The following year the N.S.T.C. actually moved to the ‘shore’ where it survived as a Teachers’ college for the next 38 years then it was disbanded when teacher training was changed to become an Auckland University Course.
The final piece of road was not named when we first went there, so four ubiquitous students decided to make a signpost for it. Armed with a bag of concrete mix, a steel pole and a quasi-signpost with the words, ‘OSBORNES’ WAY no exit’ emblazoned on both sides, our proposed prank became a reality late one Sunday evening. May it be noted this was meant to be a compliment and not an insult to our beloved leader. For anyone who thought this was like a reference to some maniacal dictator as in South America would be completely wrong as we had nothing but respect and admiration for the man. The sign actually stayed up for quite a few weeks and was once written into directions on a route map for outsiders coming to a conference held there.

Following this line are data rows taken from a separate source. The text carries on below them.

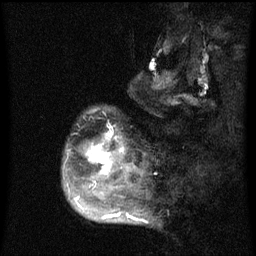
Breast MRI (dynamic contrast-enhanced), one sagittal slice; position 14 of 60 along the scan axis; dynamic contrast-enhanced series, image 2 of 3 at this slice position (ordered by acquisition); 1.5 T; TE 4.2 ms, TR 8 ms; 2 mm slice thickness; 256 × 256 image matrix, field of view 190 × 190 mm. Female patient, age 50 years.
Annotated regions visible in this slice (semi-automatically segmented with operator editing):
- analysis volume of interest (the breast-tissue region the enhancement analysis was run in; not a lesion): bounding box <62,107,142,216> (left, top, right, bottom; pixels)
- tumour enhancement mask (voxels above the 70 % enhancement threshold inside the analysis volume of interest): <67,132,131,216>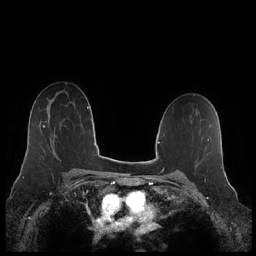
Breast MRI (dynamic contrast-enhanced), one axial slice; position 142 of 248 along the scan axis; dynamic contrast-enhanced series, time point 2 of 7 at this slice position (early post-contrast); 1.5 T; TE 1.9 ms, TR 4.1 ms; 256 × 256 image matrix, field of view 340 × 340 mm. Female patient.
Structures marked on this image (semi-automatically segmented with operator editing):
- enhancing-tissue mask used for the functional tumour volume (all voxels passing the contrast-enhancement thresholds inside the analysis volume; usually the tumour): bounding box [x1, y1, x2, y2] px = [43, 125, 55, 146]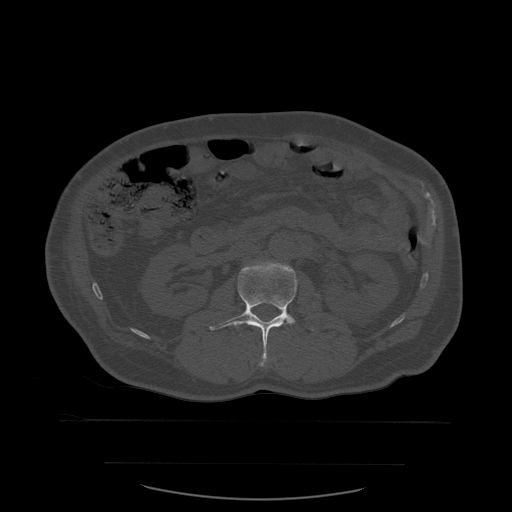
CT including the spine, one axial slice. Slice 218 of 590 in the series (ordered by position). Bone window (W 1800 / L 400 HU). 1.25 mm slice thickness. 512 × 512 image matrix. Patient age 71 years. Case-level facts recorded for this patient, not image findings: primary cancer: lung.
Outlined on this slice (semi-automatic segmentation, software-assisted and operator-edited):
- L2 vertebra: bounding box (x1, y1, x2, y2) in pixels: (210, 261, 320, 367)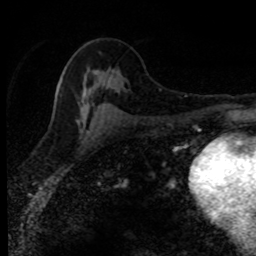
Breast MRI (dynamic contrast-enhanced), one axial slice. Position 46 of 80 along the scan axis. Cropped to one breast. Dynamic contrast-enhanced series, time point 2 of 8 at this slice position (early post-contrast). 1.5 T. TE 4.2 ms, TR 7.1 ms. 256 × 256 image matrix, field of view 145 × 145 mm. Female patient.
Outlined on this slice (semi-automatically segmented with operator editing):
- enhancing-tissue mask used for the functional tumour volume (all voxels passing the contrast-enhancement thresholds inside the analysis volume; usually the tumour): bounding box (x1, y1, x2, y2) in pixels: (57, 82, 106, 113)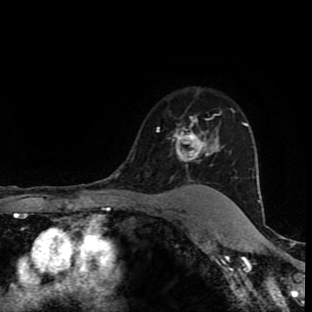
Breast MRI (dynamic contrast-enhanced), one axial slice; slice 71 of 90 in the series (ordered by position); cropped to one breast; dynamic contrast-enhanced series, time point 2 of 9 at this slice position (early post-contrast); 1.5 T; TE 4.2 ms, TR 7 ms; 312 × 312 image matrix. Female patient.
Outlined on this slice (semi-automatically segmented with operator editing):
- enhancing-tissue mask used for the functional tumour volume (all voxels passing the contrast-enhancement thresholds inside the analysis volume; usually the tumour): bounding box [x1, y1, x2, y2] px = [157, 118, 219, 189]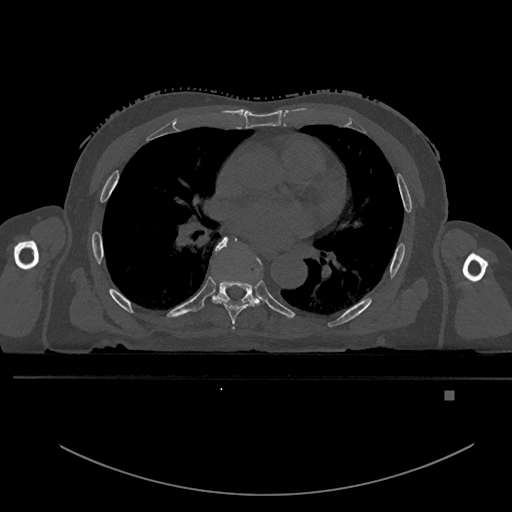
CT including the spine, one axial slice; slice 282 of 969 in the series (ordered by position); bone window (W 1800 / L 400 HU); 0.5 mm slice thickness; 512 × 512 image matrix, field of view 456 × 456 mm. Patient: male, 82 years. Case-level facts recorded for this patient, not image findings: primary cancer: prostate; vertebrae with lytic lesions (as recorded): T11, T9, T8, T2.
Annotated regions visible in this slice (semi-automatic segmentation, software-assisted and operator-edited):
- T5 vertebra: box from (x=232, y=327) to (x=235, y=330) px
- T6 vertebra: (x=211, y=236)–(x=260, y=325)
- T7 vertebra: (x=214, y=261)–(x=261, y=303)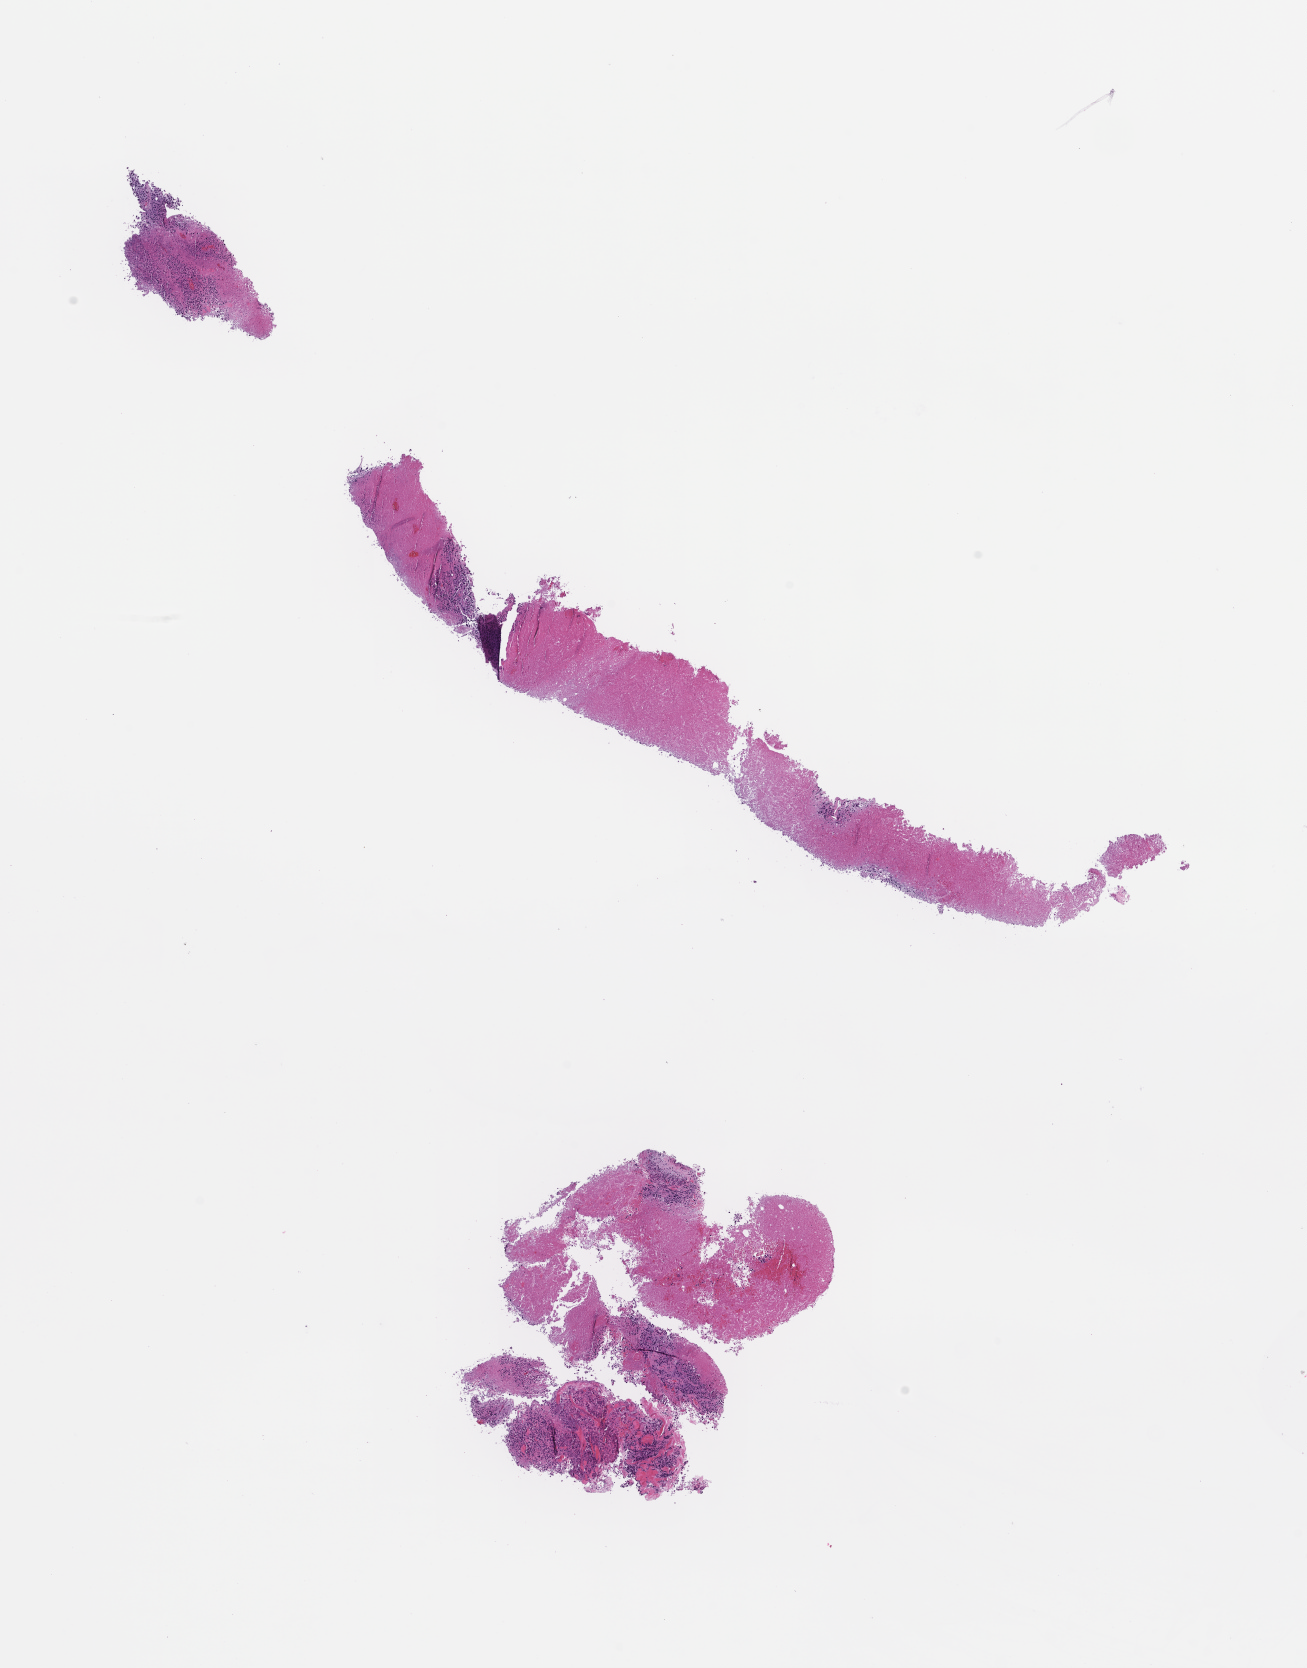
Digitized haematoxylin and eosin-stained section, low-resolution overview of the scanned area, about 10.6 x 13.5 mm. FFPE section. Collected at disease progression. Female patient.
This section: metastasis (sampled organ not recorded). Patient diagnosis (primary): Melanoma.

I was given a leather thong which was held together by a sombrero and worn around the neck. Thinking it would be a pleasant change from those 3 cm skinny ties we wore in the 60’s I adorned myself with it and went off to lectures. I didn’t even survive wearing this past morning tea-time as I was summoned into the Deputy Dean’s office.
“Michael, you are in the teaching profession now and as such, our standard of dress must be of the highest respectability, such neck attire is not professional and I ask you not to wear that thong around your neck again whilst at college.” Sorry Eric, but at that point I wanted to change the name on our street-sign!